16 yaşına geldiğinde neredeyse dünyanın yarısını gezmişti.
"İsviçre'de kaldım. Amerika'da da... Almanya, Fransa, Litvanya ve böyle birçok yer. Yanıklarım nedeniyle bir rehabilitasyon merkezinden diğerine gittim" diye anlatıyor Lyosha bu süreci:
"Bir engeliniz varsa, dünyaya bakışınız değişiyor. Ve hatta karşınıza yeni fırsatlar çıkıyor. Ama tüm hayatınızın engeliniz ile ilgili olmasına izin vermemelisiniz yoksa bu sonunuz olur."
Lyosha'nın çocukluğundan itibaren neler yaşadığını tahmin etmek çok güç. Çocukların ve hatta yetişkinlerin bile acımasız olabildiği bir dünyada, böyle yara izleri ile okula gitmek zorunda kalmak...
Lyosha, "Küçükken insanlardan nefret ederdim.

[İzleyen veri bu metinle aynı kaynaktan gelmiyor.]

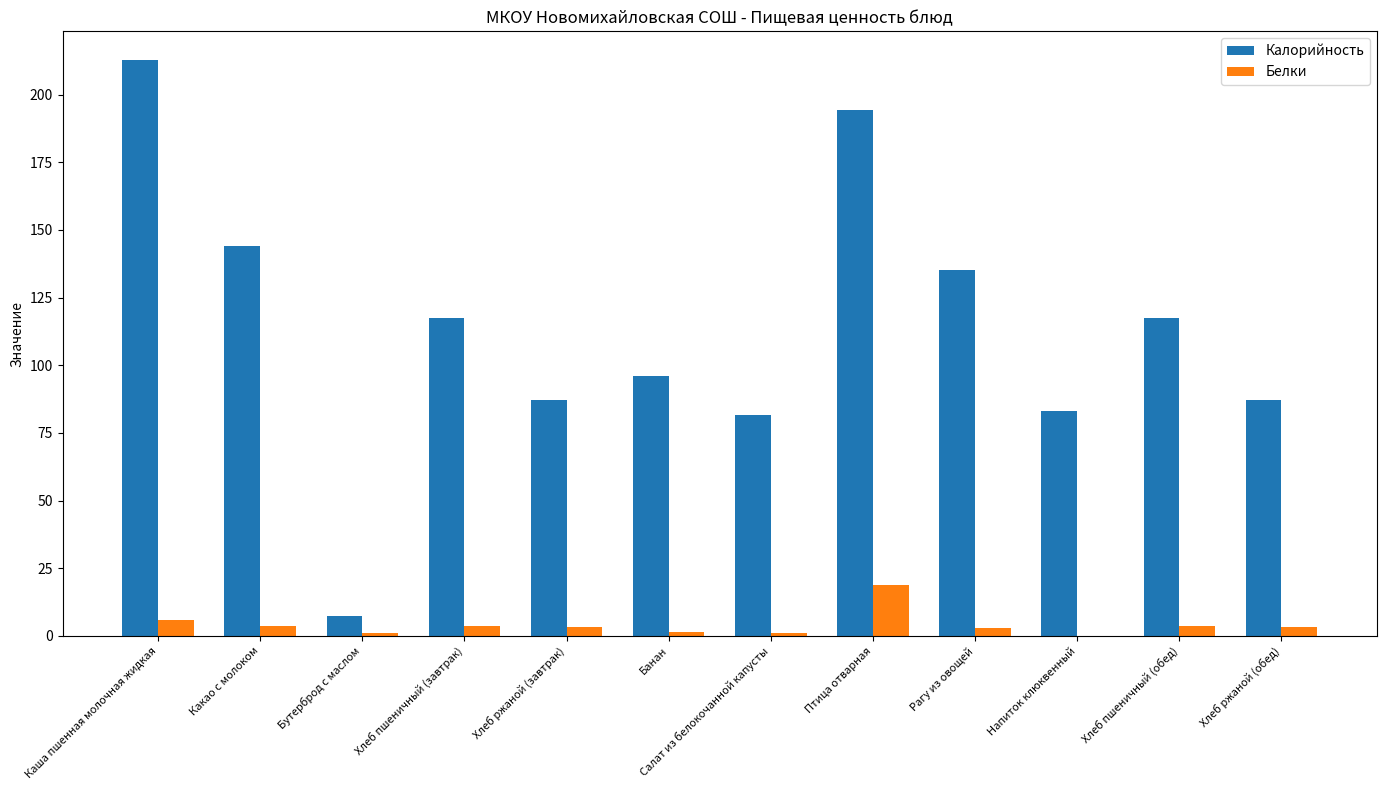

Is it true that Белки equals 5.8 at Каша пшенная молочная жидкая?

True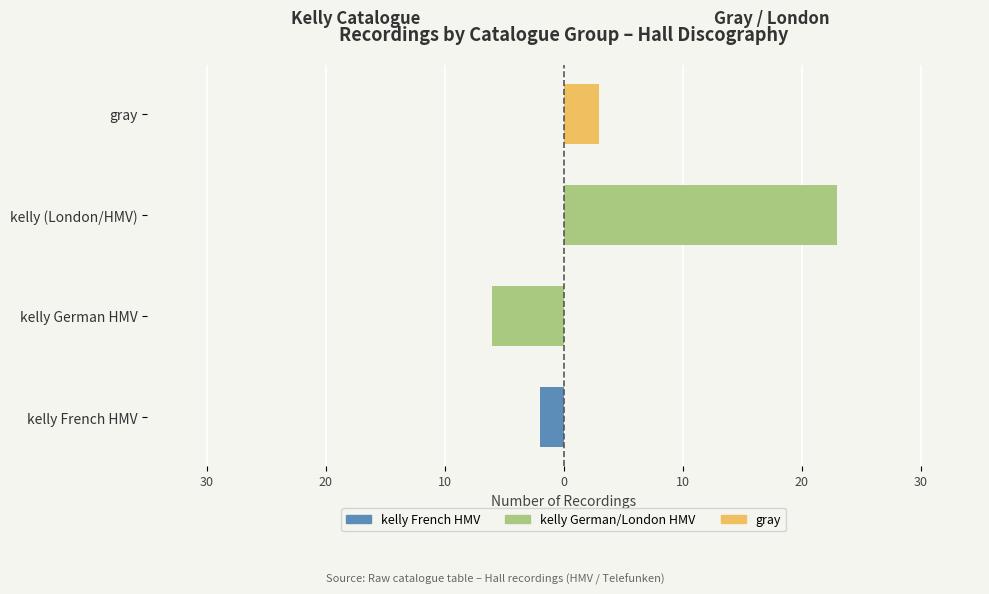

True or false: gray has a value of 0 at 30.

True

Bana hayvan muamelesi yapıldığını düşünürdüm" diye özetliyor o yıllara dair hislerini ve devam ediyor:
"İnsanlar bilmedikleri bir şey nedeniyle korkuyor ya da nefret etmeyi seçiyor. Bazıları da merak ediyor ve seni tanımak istiyor.
"Bir noktada psikolojiye ilgi duymaya başladım. Bazı şeylere anlam vermeme aracı oldu. Ve zamanla nefretim de yok olmaya başladı, bıraktım."
Lyosha "ikinci şans" ya da "şanslı kurtuluş" başlıklarındaki konuşmalara hiç ilgi duymuyor.
Bu nedenle bu trajedinin hayatını değiştirip değiştirmediği ile ilgili sorumu omuz silkerek yanıtlıyor:
"Benim tercihim değildi, çok küçüktüm. Ne olduysa oldu. Eğer sonuç farklı olsaydı, ya ölü olurdum ve zaten hiçbir şey olmazdı ya da Buryatya'da kalır hayatıma devam ederdim. Hepsi bu."
Lyosha'nın bu tavrı beni çok şaşırtıyor. Kendisine ve çevresindeki dünyaya gülen biri o. Suçlayacak birilerini aramıyor, korkmuyor, sadece hayatını yaşıyor.
16 yaşındaki gencin, ateşe karşı olan tavrı da şaşırtıcı.
"Ateşi seviyorum. Özellikle büyük mangal ateşini. Geçmişinde böyle yanık olayları olan insanların ateşten korktuğunun farkındayım. Ama ben korkmanın yersiz olduğunu düşünüyorum. Verdiği sıcaklığı ve ışığını seviyorum. Ateşe sonsuza kadar bakabilirim."
Lyosha, yeniden doğmak üzere kendini yakan, hayatın ölüm karşısındaki zaferini sembolize eden mitolojik Anka Kuşu'nu sevdiğini söylüyor:
"Bu hikayede kendimi buluyorum. Ben küçük bir çocukken yandım ama sonra bir şekilde küllerimden yeniden doğdum."
Lyosha bugün Moskova'da öğrenci. Onu yanan bir fırının içine atan kişi olan öz babası ile de ilişkisini devam ettiriyor. Babası yakın bir zaman içinde cezaevinden salıverildi.
Babasını affedip affetmediği ile ilgili soruma da şaşırıyor:
"Bu affetmekle ilgili değil. Onu çok uzun zaman önce affettim. Artık sadece normal insanlar gibi konuşuyoruz.
"Ben ondan hiç nefret etmedim. O muhtemelen ona kızdığımı düşündü ama yeniden Buryatya'ya gidip bir araya geldiğimizde ona her şeyi anlattım. Artık birbirimize yazarak temas halinde kalıyoruz."